Nadie sabía cómo definirla. Era muchas cosas juntas.  Hasta que ella misma puso las comillas. “Soy una Nancy Sinatra gansta”. Larguísimas uñas, abundante cabellera roja, piel blanca, ojazos azules, pestañas interminables y una figura de espanto vestida a veces con vaqueros de American Apparel, en otras con conjuntos de traje y chaqueta a lo Jackie O. y vaporosos vestidos de los cincuenta.

Es Lana del Rey, una neoyorquina nacida en 1986 que saltó al estrellato por su voz sexy y un no se sabe qué a lo David Lynch en Blue Velvet. Hay algo en ella confeccionado para que guste a modernos pero también al vulgo acostumbrado al Pop de Gaga.

Su nombre es una combinación de Lana Turner, la actriz de la época dorada de Hollywood, y de un modelo de coche: el Ford Del Rëy, una berlina de lujo de los años ochenta. Así luce esta chica: diva vintange en la era de Internet.

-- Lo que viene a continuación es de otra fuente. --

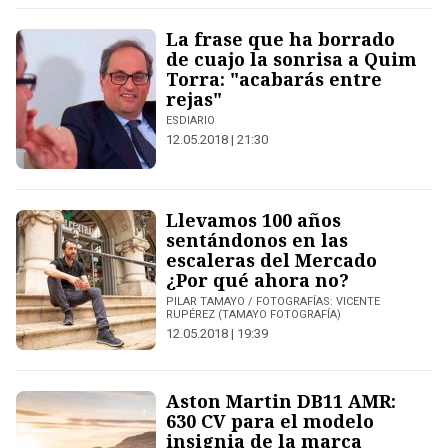
La frase que ha borrado
de cuajo la sonrisa a Quim
Torra: "acabarás entre
rejas"
ESDIARIO
12.05.2018 | 21:30
Llevamos 100 años
sentándonos en las
escaleras del Mercado
¿Por qué ahora no?
PILAR TAMAYO / FOTOGRAFÍAS: VICENTE
RUPÉREZ (TAMAYO FOTOGRAFÍA)
12.05.2018 | 19:39
Aston Martin DB11 AMR:
630 CV para el modelo
insignia de la marca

Todo empezó con un vídeo colgado en YouTube. Se trataba de Video games. Fue todo espontáneo, dice ella: "Simplemente subí la canción a Internet porque era mi favorita. Ni siquiera iba a ser un sencillo. Es un tema que significa mucho para mí, me hace llorar cada vez que la canto”.

Un tema de corazones rotos y mujeres solas. Un sonido a lo Anthony and The Johnsons, a veces; también algo de un Cat Power, pero menos atormentada, dicen periodistas especializados como Iñigo López Palacios. ¿Quién y qué es esta chica? Pues parece que un buen producto.

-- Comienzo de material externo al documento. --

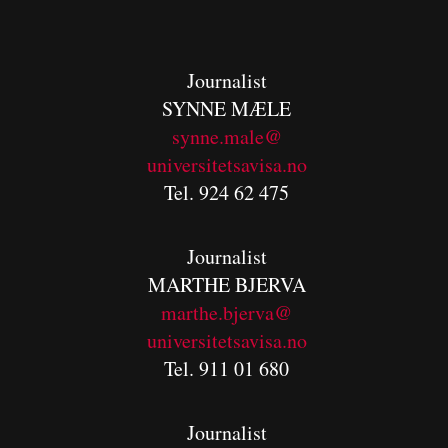
Journalist
SYNNE MÆLE
synne.male@
universitetsavisa.no
Tel. 924 62 475
Journalist
MARTHE BJERVA
m
arthe.bjerva@
universitetsavisa.no
Tel. 911 01 680
Journalist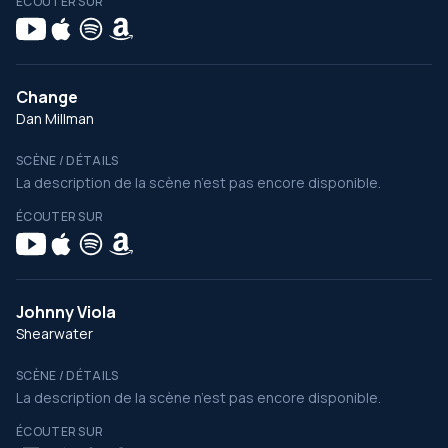
ÉCOUTER SUR
Change
Dan Millman
SCÈNE / DÉTAILS
La description de la scène n’est pas encore disponible.
ÉCOUTER SUR
Johnny Viola
Shearwater
SCÈNE / DÉTAILS
La description de la scène n’est pas encore disponible.
ÉCOUTER SUR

Elizabeth Grant, Lizzy, la primera hija de tres hermanos de una familia adinerada de Adirondacks, creció cantando en coros al norte del Estado de Nueva York. Entonces sólo como Lizzy Grant sacó Kill kill, un álbum grabado con David Kahne, que ha colaborado con No Doubt, Springsteen, The Strokes o Paul McCartney. El disco fue un fracaso.

Al segundo intento, ya como Lana del Rey y con una imagen mucho más pulida, estrenó Video Games, que llegó a tener 16 millones de visitas. Después de cinco años viviendo en una caravana en New Jersey –dice ella que se marchó de su casa para cumplir sus sueños-, la hija del millonario y emprendedor Robert Grant, la chica había pegado el pelotazo. Uno no muy espontáneo, sospechan otros.

Empezó firmando un contrato con el desconocido sello Stranger Records, pero pronto una filial de Universal la quiso para sí. Born to die, su primer álbum, salió en enero de 2012. Vendió 3 400 000 de copias en todo el mundo.

Para algunos, esta chica es una Frankenstein del Indie, un raro experimento. Sus influencias, dice, envuelven desde Britney Spears, pasando por Nirvana, Elvis Presley o hasta el mismísimo Leonard Cohen. "No tengo tanto que decir. No soy tan cool”, dice ella, nívea diva pelirroja con la que nadie, de momento, se pone de acuerdo. Actuará este 9 de mayo, a las 21.00, en La Riviera.